When you’re building views, you’ll end up creating new pages that inherit from this class. Do notice that all your pages must end up inheriting from this class. If you don’t do that, you’ll end up getting an exception because the WebFormView class will always try to cast your pages/user controls to ViewPage or ViewUserControl.

The ViewUserControl is similar to the ViewPage class. It doesn’t have a MasterLocation property because you only apply master pages to pages and not to user controls. However, it has other interesting properties. For instance, the class exposes a ViewPage property. It will try to cast the Page property (that you normally find on the UserControl class) into a ViewPage instance. If it works, then you’ll be able to access (for instance) the Url and Ajax properties from your control. If you don’t have a “valid” page, then you won’t be able to access any of those goodies.

If you look at the internals of the ViewUserControl class, you’ll find out that the ViewData property getter is interesting. You have two options here: you can pass the ViewDataDictionary or you can end up reusing the ViewDataDictionary of its parent. Another interesting thing: you can use a different view engine for rendering partial views!

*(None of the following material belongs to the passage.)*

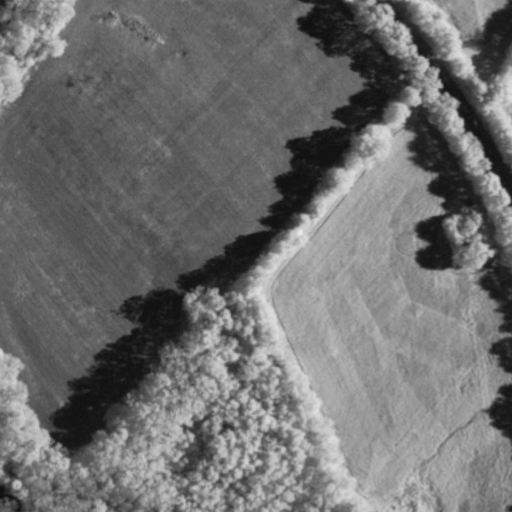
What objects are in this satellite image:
railway: (450, 92)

By now we’ve got an idea of what is available on the views and partial views. Before going on, I’d like to make something clear. Until now, I’ve been saying that a view is an ASPX page and that a partial view is a user control. This is what will happen most of the time (you can probably say that it’s the most natural mapping when you think about ASP.NET and MVC). However,you should also keep in mind that nothing prevents you from “promoting” an ascx into a view. In other words,even though most of the time you’ll end up using the model I’ve been refering to  (ie, pages are mapped into ViewPages and user controls into user ViewUserControl), nothing requires you to do that. A view can be a user control or a page (and the same thing can be said about partial views).

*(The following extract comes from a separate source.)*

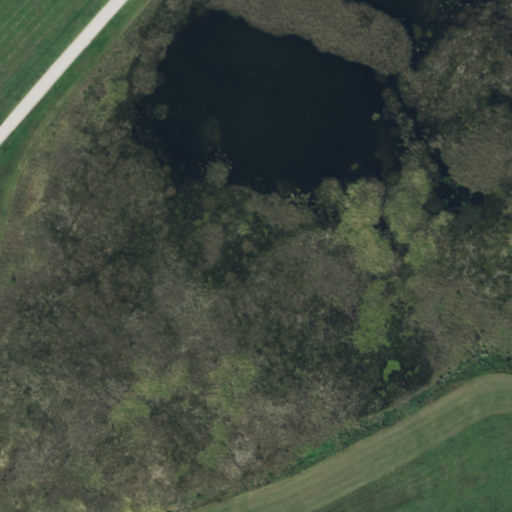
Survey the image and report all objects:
road: (59, 66)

As we’ve seen, you’ll end up influecing the view that is called by returning an ActionResult from your controller method. But what about rendering partial views? A valid scenario for partial views is dividing your pages into smaller components (user controls) and then placing them on your pages. You can do that in several ways. You can use the traditional ASP.NET approach, where you add a register directive to the page or you can use the HtmlHelper and call its RenderPartial method. Do notice that this last option will let you specify the ViewDataDictionary (or even the view engine) while in the first option you’ll end up using the default ASP.NET engine.

It’s interesting to notice that the RenderPartial methods are implemented as extension methods (as are several of the HtmlHelper public methods). We’ll return to them in a future post.

Before ending, there’s time to speak about two other classes. If you want to get a typed view page or view user control, you should use the ViewPage<T> and ViewUserControl<T> classes. These classes expand the previous classes and “transform” the ViewData property into a strongly type property of type ViewDataDictionary<T>. This means that if you’re passing a strongly typed object to your view, you’ll be able to access that object in your view (or partial view) through the ViewData property and access its properties directly.